Kovarsky will be petitioning the supreme court on Monday for a stay of execution to give time for Texas’s out-lying approach to intellectual disability to be confronted. The supreme court has a growing problem in this area with states coming close to open defiance of the will of the highest judicial panel in the land in relation to the execution of people with learning difficulties. Last month Warren Hill came within 90 minutes of execution in Georgia.
The prisoner had been diagnosed by the state’s own courts as being “mentally retarded” in all probability, but Georgia is the only state in the union that insists on a standard of proof of intellectual impairment that is “beyond a reasonable doubt”.
Texas’s unique system for defining ‘retardation’
Marvin Wilson was put on death row for the 1992 murder of a police drug informant in Beaumont, Texas. The circumstances of the crime had all elements that make death sentences for people with learning difficulties problematic: Wilson was one of two perpetrators, leaving him vulnerable to his more sophisticated accomplice, and the main witness against him was that accomplice’s wife who claimed she heard him confess to pulling the trigger.
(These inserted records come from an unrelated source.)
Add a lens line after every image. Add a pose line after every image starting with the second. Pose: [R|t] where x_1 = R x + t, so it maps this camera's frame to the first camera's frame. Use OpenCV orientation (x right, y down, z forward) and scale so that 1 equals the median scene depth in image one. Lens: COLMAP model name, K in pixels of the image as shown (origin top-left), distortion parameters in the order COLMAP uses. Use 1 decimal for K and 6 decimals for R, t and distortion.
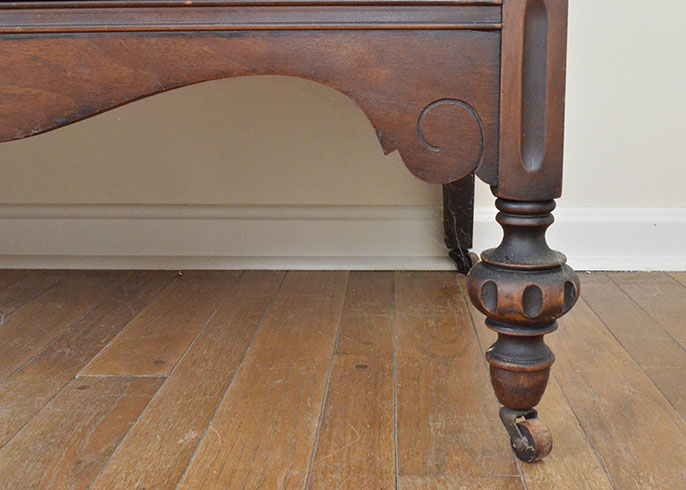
lens RADIAL K [[767.3, 0, 395.3], [0, 767.3, 243.6], [0, 0, 1]] dist [-0.051680, -0.009856]
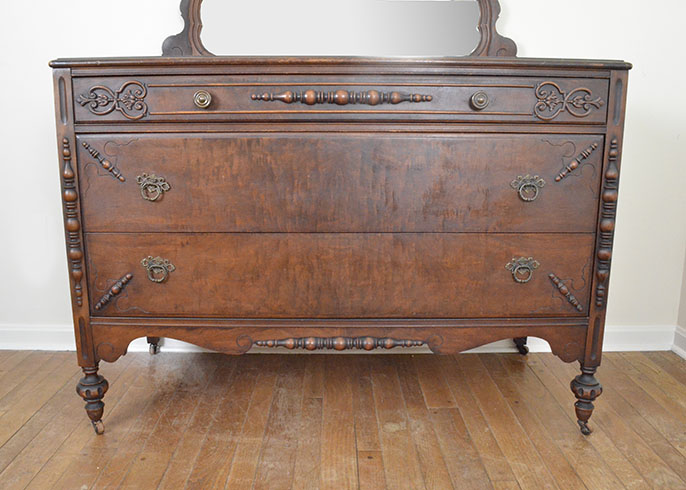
lens RADIAL K [[566.5, 0, 343.0], [0, 566.5, 245.0], [0, 0, 1]] dist [-0.074437, 0.012211]
pose [[0.999852, 0.000911, 0.017167, -0.999129], [-0.000869, 0.999997, -0.002481, -0.592965], [-0.017169, 0.002466, 0.999850, -1.570674]]
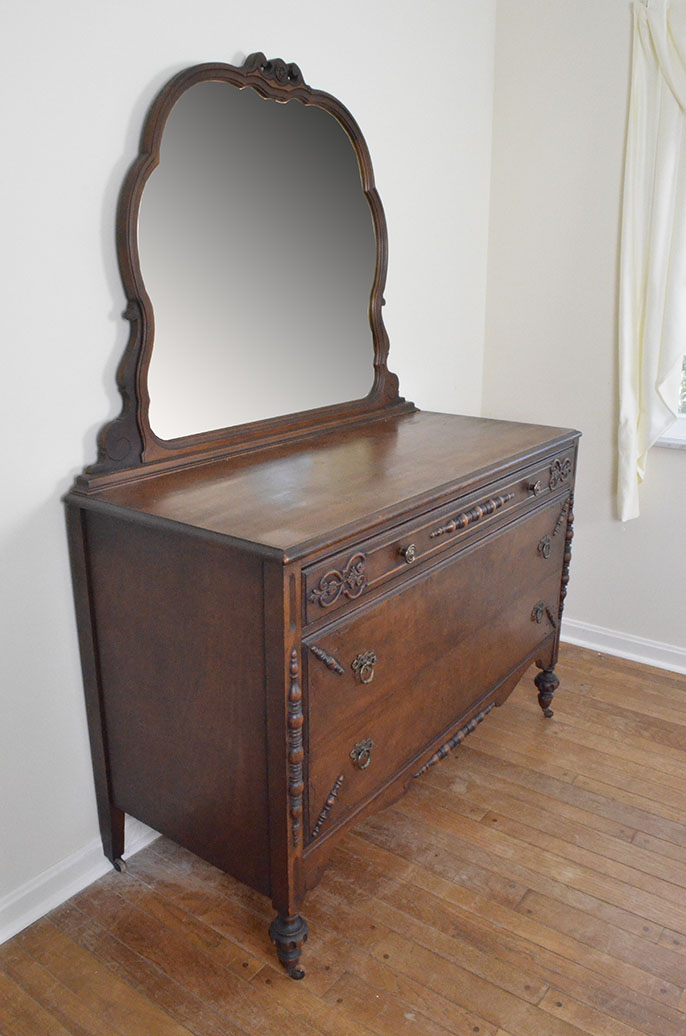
lens RADIAL K [[803.6, 0, 343.0], [0, 803.6, 518.0], [0, 0, 1]] dist [-0.060484, -0.000861]
pose [[0.591303, -0.237325, 0.770738, -3.772716], [0.159233, 0.971261, 0.176908, -1.822641], [-0.790573, 0.018121, 0.612100, -0.907197]]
Wilson was subjected to a raft of tests to determine his intellectual abilities, using internationally recognised clinical procedures. The tests were carried out by Dr Donald Trahan, a neuropsychologist who has evaluated more than 500 patients with learning difficulties. Trahan personally administered to Wilson the TONI-II, the Raven Standard Progressive Matrices, the Peabody Individual Achievement Test-Revised, the Wide Range Achievement Test-3rd, the Language Assessment Battery, the Orientation Evaluation, the Verbal Selective Reminding Test, the Visual Reproduction Subtest and the Remote Sensory Evaluation.
In addition, Trahan interviewed Wilson for eight hours and analysed his past school records that showed he had a reading and writing level of a seven-year-old.
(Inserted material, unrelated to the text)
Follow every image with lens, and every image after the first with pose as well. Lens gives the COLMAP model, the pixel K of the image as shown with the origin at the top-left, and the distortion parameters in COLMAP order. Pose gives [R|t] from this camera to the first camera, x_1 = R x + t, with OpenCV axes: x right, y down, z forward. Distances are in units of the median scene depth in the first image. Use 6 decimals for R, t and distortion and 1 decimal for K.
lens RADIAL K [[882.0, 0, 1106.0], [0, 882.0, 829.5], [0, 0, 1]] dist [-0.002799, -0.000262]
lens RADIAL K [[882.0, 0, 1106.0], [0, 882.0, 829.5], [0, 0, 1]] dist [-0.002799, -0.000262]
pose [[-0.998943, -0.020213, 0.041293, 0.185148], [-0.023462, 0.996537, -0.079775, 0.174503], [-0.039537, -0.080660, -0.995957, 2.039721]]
The young Wilson was placed in special education classes, where he was bullied by other kids who called him “stupid”, “dummy” and “retarded”.He was deemed unable to manage his own money and was incapable of self-direction.
He could not, for instance, cut the grass or use a ladder on his own, or dress himself properly with matching socks and buttoned up shirt. The tests gave Wilson an IQ score of 61 – putting him in the lowest percentile of the population.
After all that evidence gathering, Trahan diagnosed the prisoner as having “mental retardation”. Though it was mild, the condition still clearly fell under the US supreme court’s prohibition. Texas, by contrast, applying its Lennie Small criteria, carried out not a single cognitive assessment of Wilson. It adduced no evidence and requested no testimony.
Experts in intellectual disability have warned that Texas’s unique system for defining “retardation” puts at risk many people with learning difficulties who should be covered by the constitutional ban.
As the American Association on Intellectual and Developmental Disabilities has put it in another capital case, Texas’s “impressionistic ‘test’ directs fact-finders to use ‘factors’ that are based on false stereotypes about mental retardation that effectively exclude all but the most severely incapacitated.”